Thompson wants to bring that pro-active zeitgeist to mental health care. And her timing points to dramatic possibilities. The Diagnostic and Statistical Manual of Mental Disorders (DSM), the bible of mental health profession, is currently undergoing a highly controversial re-write for its fifth edition.

“The DSM-5, and the rise of so-called patient-centered care, is forcing the mental health profession to do a lot of soul searching,” Borja said. Also, President Obama has recently championed telemedicine as an efficient way to distribute health care. But perhaps most importantly, the Affordable Care Act (ACA) will soon give 30 million more Americans access to mental health coverage under federal parity protections.

“So potentially,” I offered, “if a bunch of people are about to get mental health coverage, you guys are in a pretty good position?”

They both nod with a subtle smile, acknowledging that I've caught on.

“The mental health care system is overtaxed,” Thompson said.

“Eighty million people live in an area with a shortage of mental-health professionals,” Borja added.
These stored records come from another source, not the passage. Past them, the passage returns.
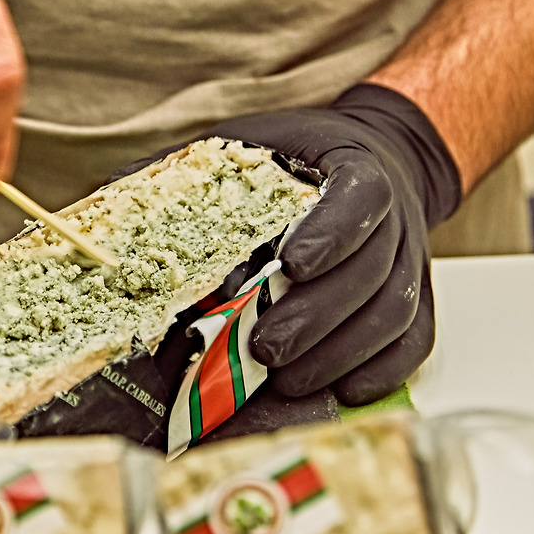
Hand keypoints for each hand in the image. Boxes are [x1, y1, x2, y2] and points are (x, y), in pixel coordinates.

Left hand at [205, 84, 460, 404]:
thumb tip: (115, 201)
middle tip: (266, 347)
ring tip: (288, 379)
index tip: (293, 264)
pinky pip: (415, 342)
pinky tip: (343, 390)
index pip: (360, 198)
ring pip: (394, 314)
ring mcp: (411, 261)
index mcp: (356, 168)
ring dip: (342, 353)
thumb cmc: (303, 159)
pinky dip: (382, 371)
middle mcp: (395, 217)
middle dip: (318, 316)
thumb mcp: (251, 143)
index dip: (332, 234)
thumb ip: (194, 172)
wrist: (380, 158)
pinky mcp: (418, 299)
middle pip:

“Americans,” Thompson clarified. "So more people will have access to mental health benefits through insurance. And when the psychiatrists and psychologists have to respond to the ACA, they will also have to put their records on electronic medical records systems. So what we’re doing in advance of that is trying to streamline the technologies and the business of mental health care so therapists ultimately will have more time to do what they do best, which is therapy.”

TalkSession's mission will meet some fairly large obstacles. It will operate on a subscription system for providers, and Thompson sees winning the trust of Web-weary practitioners as her first hurdle.

“In phase one we are a provider-focused platform,” Thompson explained, “working to help providers by giving them resources to make therapy acceptable and bringing them online -– so giving them the ability to accept credit card payments online, giving the ability to book online, before we introduce the second side of the market.”

Thompson plans for the platform to become more patient-focused in later stages. She'll use an algorithm reminiscent of OK Cupid to connect users with providers that fit their needs and help people find therapy at hours convenient to them.

Coordinating mental health care online provides additional challenges. Practitioners can only treat patients within their own state lines, and teletherapy over traditional video chat platforms like Skype goes against HIPAA guidelines (Skype technically owns conversations over its server). TalkSession will have its own HIPAA-compliant server to host the remote video therapy sessions.

And while other health startups have failed to live up to the hype (Google Health, anyone?), Borja and Thompson feel confident about TalkSession's ability to produce a real impact.

“It requires patience,” Borja acknowledged, “and I think that may be one of the reasons why tech hasn't taken off in health care. Because I think the tech model just hasn't quite adapted to the timeline that it takes to affect change in health care.”

“But,” she added, “we are very patient.” The two colleagues exchange smiles. “It's an exciting time for us.”